--- Your task ---
The required answer is each line in the entries below where "Ελλάδα" occurs.

━━━━

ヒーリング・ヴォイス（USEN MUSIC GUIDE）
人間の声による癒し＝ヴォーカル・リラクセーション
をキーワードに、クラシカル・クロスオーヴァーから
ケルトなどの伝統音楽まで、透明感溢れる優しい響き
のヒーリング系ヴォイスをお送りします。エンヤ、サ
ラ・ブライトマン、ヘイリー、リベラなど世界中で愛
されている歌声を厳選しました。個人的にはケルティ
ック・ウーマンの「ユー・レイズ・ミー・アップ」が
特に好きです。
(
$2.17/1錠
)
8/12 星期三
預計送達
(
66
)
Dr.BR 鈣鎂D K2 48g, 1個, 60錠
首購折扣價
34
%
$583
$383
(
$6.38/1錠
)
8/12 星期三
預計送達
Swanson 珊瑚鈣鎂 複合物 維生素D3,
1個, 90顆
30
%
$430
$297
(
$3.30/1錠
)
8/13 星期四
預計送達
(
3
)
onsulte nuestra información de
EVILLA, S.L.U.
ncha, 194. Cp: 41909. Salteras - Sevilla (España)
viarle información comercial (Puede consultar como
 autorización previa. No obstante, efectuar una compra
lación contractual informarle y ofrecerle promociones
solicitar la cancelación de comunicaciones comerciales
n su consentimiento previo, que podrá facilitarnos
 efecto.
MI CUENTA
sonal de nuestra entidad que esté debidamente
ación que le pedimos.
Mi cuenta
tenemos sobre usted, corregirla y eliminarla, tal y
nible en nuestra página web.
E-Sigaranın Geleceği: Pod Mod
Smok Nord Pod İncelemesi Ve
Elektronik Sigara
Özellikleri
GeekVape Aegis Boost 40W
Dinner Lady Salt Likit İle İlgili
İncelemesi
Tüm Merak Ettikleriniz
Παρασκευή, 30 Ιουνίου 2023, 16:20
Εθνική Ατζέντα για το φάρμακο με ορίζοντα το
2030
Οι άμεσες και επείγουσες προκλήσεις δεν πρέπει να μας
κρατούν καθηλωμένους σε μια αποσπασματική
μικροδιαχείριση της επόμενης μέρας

━━━━

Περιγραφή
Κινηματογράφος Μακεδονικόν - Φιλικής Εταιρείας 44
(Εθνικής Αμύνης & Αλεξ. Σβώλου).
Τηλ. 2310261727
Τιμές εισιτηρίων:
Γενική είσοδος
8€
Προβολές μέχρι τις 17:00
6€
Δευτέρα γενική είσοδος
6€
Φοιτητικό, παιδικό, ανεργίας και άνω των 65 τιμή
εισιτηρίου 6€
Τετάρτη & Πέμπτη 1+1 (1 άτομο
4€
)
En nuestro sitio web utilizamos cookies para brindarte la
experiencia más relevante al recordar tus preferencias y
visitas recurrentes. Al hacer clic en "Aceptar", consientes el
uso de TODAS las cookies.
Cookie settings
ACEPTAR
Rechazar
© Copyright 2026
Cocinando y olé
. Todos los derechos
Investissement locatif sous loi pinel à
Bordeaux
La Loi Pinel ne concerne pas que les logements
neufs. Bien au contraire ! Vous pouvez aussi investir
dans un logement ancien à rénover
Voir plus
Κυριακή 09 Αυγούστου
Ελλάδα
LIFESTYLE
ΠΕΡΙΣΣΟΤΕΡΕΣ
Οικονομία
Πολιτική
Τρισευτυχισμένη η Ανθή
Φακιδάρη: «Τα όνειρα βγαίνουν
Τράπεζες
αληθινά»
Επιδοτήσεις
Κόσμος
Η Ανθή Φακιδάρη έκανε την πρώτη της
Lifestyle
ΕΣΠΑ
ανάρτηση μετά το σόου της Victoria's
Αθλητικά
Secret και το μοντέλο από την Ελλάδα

━━━━

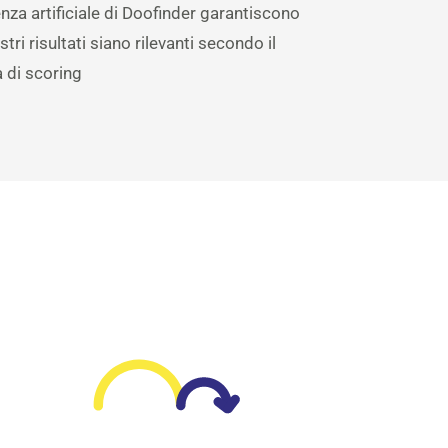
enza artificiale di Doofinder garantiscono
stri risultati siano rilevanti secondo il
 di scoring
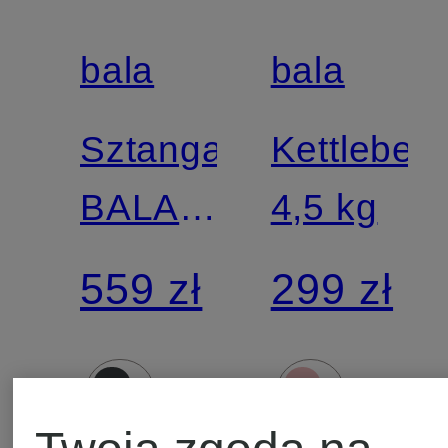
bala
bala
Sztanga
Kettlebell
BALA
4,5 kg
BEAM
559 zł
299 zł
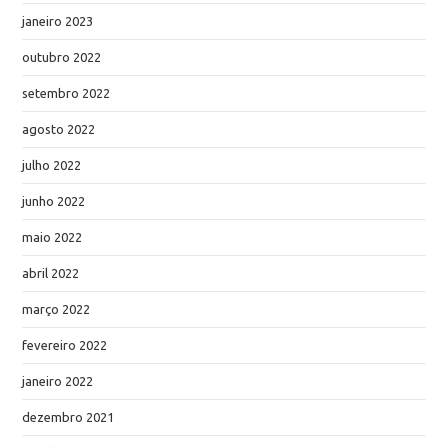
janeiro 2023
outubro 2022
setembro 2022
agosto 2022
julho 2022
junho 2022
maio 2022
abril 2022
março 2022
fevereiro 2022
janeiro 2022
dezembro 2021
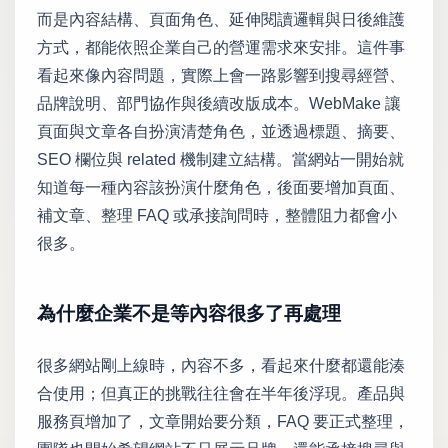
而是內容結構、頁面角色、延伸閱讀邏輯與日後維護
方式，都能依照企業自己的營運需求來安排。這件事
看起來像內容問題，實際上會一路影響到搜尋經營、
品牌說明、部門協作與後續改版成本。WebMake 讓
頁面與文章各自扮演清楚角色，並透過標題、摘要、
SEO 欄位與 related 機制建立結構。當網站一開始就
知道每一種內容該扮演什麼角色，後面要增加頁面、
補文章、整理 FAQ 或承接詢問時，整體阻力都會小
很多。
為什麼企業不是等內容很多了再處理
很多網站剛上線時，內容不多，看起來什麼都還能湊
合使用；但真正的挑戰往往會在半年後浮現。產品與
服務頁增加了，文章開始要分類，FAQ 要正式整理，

━━━━

--- Your solution ---
Ελλάδα
Secret και το μοντέλο από την Ελλάδα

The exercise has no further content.